The matter was heard by Justice Tracey of the Federal Court.
Security of employment representation
Justice Tracey noted that there was nothing in the exchanges between Linfox and Mr Haros which suggested a fixed term of employment. Given that Mr Haros was unknown to the managers of Linfox, both his term of employment and advancement within the company would have necessarily depended on his performance.
Justice Tracey also considered the language used by the Linfox representatives who dealt with Mr Haros and noted that words like "potential" and "opportunities" were used repeatedly to describe the Business Manager position. In doing so, Justice Tracey found that there was nothing in the language used which could reasonably have been interpreted as an assurance or representation that Linfox wanted to employ Mr Haros "for at least approximately 3 years".
Further, Mr Haros' employment contract did not contain a three year term or any other minimum term. In fact, the contract included a 3 month probationary period under which Linfox could have terminated Mr Haros’ employment without cause and without notice. Mr Haros had also negotiated the inclusion of clauses in the contract providing for a three month notice period and three months’ redundancy payment. None of those clauses were consistent with a representation that Linfox wanted to employ Mr Haros for at least approximately three years.

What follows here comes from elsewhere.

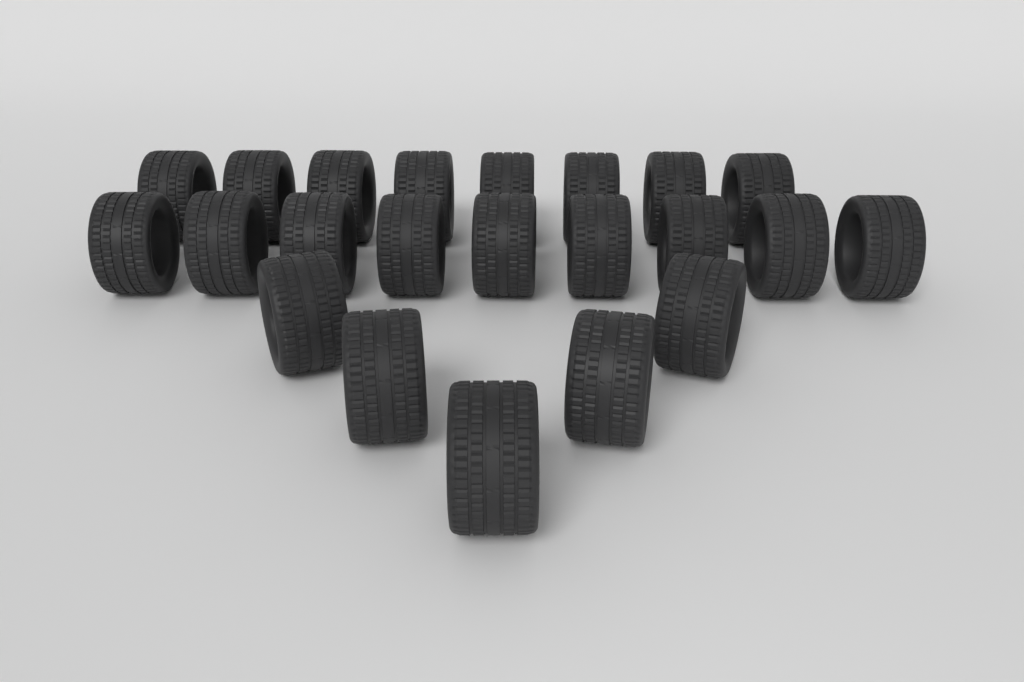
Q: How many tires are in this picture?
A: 22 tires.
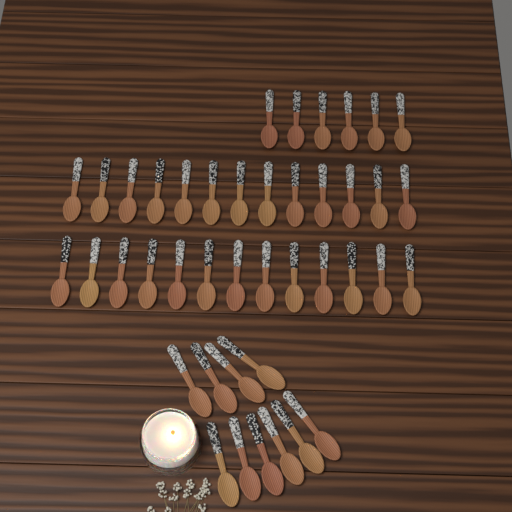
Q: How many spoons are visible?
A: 42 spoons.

Exclusivity of role representation
Justice Tracey found that the phrase “Business Manager role” could not be understood as including all commercial work at Avalon Airport. Linfox was planning to significantly expand its activities at Avalon Airport and a large number of commercial developments were under consideration. Mr Haros did not inquire whether anyone, other than Mr Anderson, was performing commercial work at Avalon Airport, and in any event it could not be reasonably expected that the General Manager would be the only one undertaking such work.
Terms of the employment contract
Justice Tracey also gave weight to the fact that Mr Haros’ contract of employment included an “entire agreement” clause and a “no reliance” clause. Those clauses were to the effect that the contract set out the entire understanding and agreement between the parties with respect to Mr Haros’ employment, and that all negotiations, representations, warranties or commitments in relation to Mr Haros’ employment were superseded by the contract and were of no force or effect.
Justice Tracey noted that Mr Haros was an astute lawyer with relevant experience in employment law. Mr Haros was given an opportunity to carefully review the contract and having done so, suggested certain amendments. He did not object to the terms proposed by Linfox, nor did he question the inclusion of the “entire agreement” and “no reliance” clauses.
Although noting that Mr Haros was understandably aggrieved by the manner in which certain aspects of his employment were handled by Linfox executives, Justice Tracey dismissed the application, finding that the allegations of misleading and deceptive conduct during the recruitment process had not been made out. Accordingly, Mr Haros was not entitled to compensation for the loss of his employment with Linfox in excess of the amount which he had already been paid.